Wednesday, December 28, 2016

La B (Plus)

I was eager to see the movie La La Land for a variety of reasons. It's the newest film from Damien Chazelle, the writer and director of my favorite movie of the last several years, Whiplash. It's considered by many to be the front runner for this year's Best Picture Oscar. And it's an actual, original, non-animated, musical.

Though I did enjoy the movie, I almost certainly let my expectations build too high.

La La Land follows two people struggling to fulfill their dreams in Los Angeles: an actress trying to land a good part, and a jazz musician who wants to open his own club. Chance encounters push the two together into a couple, each trying to encourage the other.

The movie is at its strongest in the musical moments. The visuals are so beautiful, so carefully considered, that it's like watching a moving painting. Vivid colors abound as one striking image after another is presented. Long single takes are used throughout to accentuate emotion, evoke the feeling of a stage play, and recall the days of classic Hollywood musicals. Words seem short to convey how stunning it looks.

In large part, that's due to how ambitious it all is. These are not minor musical numbers. There's an opening set in a traffic jam, a tap routine on a mountain side at the "magic hour" of sunset, and more than one elaborate dream sequence. Most movies would be remembered for any one of these sequences; La La Land has them all.

And yet, contradictory as it may seem to say this, it doesn't have enough of these moments. Not the moments to dazzle and amaze, necessarily, but simply the musical numbers themselves. The movie is never as good as when it bursts out into song and dance, and the stretches between become awkwardly noticeable, particularly throughout the middle act.

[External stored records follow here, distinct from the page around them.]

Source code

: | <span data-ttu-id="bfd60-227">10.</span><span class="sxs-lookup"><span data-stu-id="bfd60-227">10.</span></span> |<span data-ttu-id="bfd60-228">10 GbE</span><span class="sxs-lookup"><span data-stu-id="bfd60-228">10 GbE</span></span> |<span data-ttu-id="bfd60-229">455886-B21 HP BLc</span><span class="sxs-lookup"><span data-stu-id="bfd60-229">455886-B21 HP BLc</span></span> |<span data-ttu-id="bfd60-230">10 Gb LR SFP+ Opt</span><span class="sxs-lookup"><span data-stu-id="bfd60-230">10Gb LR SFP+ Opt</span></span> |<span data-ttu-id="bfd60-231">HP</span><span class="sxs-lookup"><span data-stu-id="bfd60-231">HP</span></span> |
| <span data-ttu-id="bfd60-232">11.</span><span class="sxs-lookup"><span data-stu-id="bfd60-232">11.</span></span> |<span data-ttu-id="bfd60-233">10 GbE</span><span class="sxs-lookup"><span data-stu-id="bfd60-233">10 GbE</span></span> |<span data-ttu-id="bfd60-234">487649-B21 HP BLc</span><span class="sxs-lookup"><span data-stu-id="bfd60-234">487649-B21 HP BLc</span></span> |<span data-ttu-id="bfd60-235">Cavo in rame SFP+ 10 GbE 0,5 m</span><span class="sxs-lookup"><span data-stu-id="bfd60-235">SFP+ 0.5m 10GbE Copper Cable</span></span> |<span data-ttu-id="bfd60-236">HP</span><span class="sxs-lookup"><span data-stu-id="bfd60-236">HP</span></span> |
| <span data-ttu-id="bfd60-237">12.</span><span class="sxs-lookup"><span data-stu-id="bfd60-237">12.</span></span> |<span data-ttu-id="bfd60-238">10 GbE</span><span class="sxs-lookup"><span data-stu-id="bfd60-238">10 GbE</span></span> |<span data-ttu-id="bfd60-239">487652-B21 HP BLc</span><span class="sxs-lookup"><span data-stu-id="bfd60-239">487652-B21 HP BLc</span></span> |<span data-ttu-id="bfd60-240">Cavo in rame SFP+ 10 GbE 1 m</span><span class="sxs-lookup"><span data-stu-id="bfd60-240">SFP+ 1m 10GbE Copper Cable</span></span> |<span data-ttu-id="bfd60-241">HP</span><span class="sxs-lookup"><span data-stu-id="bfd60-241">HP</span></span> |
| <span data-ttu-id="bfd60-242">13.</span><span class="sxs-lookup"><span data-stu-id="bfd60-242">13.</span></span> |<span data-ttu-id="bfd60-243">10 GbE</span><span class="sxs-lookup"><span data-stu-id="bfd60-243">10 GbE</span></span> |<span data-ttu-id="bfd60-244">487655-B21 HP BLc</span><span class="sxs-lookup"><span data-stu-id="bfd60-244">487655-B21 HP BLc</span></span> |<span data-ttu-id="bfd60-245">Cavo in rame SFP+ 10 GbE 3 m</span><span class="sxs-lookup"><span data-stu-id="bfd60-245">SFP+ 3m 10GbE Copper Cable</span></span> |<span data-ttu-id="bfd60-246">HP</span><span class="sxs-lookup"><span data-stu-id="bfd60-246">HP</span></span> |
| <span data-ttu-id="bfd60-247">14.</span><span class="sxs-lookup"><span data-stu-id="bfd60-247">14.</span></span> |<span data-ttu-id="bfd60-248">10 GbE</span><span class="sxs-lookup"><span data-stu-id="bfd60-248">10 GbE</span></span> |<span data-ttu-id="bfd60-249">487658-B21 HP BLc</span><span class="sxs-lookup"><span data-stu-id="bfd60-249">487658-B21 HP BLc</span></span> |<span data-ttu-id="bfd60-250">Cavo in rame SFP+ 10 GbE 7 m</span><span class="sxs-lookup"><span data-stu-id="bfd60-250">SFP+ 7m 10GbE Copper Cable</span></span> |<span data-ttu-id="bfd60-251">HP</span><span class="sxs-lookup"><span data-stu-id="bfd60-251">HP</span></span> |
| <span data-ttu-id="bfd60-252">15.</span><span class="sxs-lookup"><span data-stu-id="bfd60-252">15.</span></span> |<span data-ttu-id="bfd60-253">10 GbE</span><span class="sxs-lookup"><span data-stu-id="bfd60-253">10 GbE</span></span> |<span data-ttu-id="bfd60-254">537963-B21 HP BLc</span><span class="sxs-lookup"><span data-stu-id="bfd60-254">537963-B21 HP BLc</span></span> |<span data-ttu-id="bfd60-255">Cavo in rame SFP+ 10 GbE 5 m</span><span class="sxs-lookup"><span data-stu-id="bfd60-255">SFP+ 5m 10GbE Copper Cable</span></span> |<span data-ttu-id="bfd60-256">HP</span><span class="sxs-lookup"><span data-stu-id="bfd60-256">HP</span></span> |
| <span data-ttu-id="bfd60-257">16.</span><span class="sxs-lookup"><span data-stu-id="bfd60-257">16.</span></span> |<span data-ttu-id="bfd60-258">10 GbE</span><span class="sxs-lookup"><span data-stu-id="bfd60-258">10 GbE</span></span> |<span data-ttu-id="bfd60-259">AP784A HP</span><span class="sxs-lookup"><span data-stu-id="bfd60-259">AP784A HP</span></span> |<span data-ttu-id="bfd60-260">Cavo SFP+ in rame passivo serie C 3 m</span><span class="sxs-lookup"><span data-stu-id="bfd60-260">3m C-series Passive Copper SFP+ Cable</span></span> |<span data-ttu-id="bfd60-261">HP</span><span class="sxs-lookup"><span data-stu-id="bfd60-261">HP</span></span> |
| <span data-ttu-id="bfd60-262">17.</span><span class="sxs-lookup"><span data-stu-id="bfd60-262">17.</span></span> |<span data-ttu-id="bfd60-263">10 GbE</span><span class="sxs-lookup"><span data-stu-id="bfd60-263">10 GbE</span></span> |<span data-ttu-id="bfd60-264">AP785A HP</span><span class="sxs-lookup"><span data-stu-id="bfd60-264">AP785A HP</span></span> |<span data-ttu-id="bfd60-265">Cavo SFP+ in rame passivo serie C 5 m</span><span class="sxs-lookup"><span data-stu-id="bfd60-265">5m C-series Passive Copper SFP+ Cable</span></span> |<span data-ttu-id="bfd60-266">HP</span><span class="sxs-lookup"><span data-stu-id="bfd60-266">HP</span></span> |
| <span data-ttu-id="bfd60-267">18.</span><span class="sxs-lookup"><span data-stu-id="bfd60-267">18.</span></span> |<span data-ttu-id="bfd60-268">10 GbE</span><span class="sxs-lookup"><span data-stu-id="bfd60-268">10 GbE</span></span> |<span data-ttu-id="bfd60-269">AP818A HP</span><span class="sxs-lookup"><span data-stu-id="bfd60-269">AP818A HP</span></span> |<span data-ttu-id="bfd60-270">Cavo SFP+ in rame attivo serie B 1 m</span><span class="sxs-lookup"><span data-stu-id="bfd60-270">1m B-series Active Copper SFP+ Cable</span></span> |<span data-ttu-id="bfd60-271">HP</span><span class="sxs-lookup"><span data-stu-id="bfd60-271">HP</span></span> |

Emma Stone and Ryan Gosling are paired as the couple of the story. Though they are very likeable together, one definitely outshines the other in this movie. Emma Stone is given all the film's more demanding acting moments. Many critics have talked about "the audition scene," and for good reason. In the movie's longest single take, and she puts everything into taking you on a powerful, emotional journey. What's more, it's only one of several scenes in which Stone gives a transcendent performance. Ryan Gosling certainly trained on piano and can dance, but his singing doesn't stand up to Stone's, and his low-key performance, though authentic, sometimes feels too muted for a movie that calls for a more heightened mode.

La La Land has any number of scenes I'd hold up for best of the year. But as a whole, it's not as great as I was hoping for. Good still, for sure -- a B+. But the way my own best of the year list is shaping up, it's not looking like enough to crack the top 10.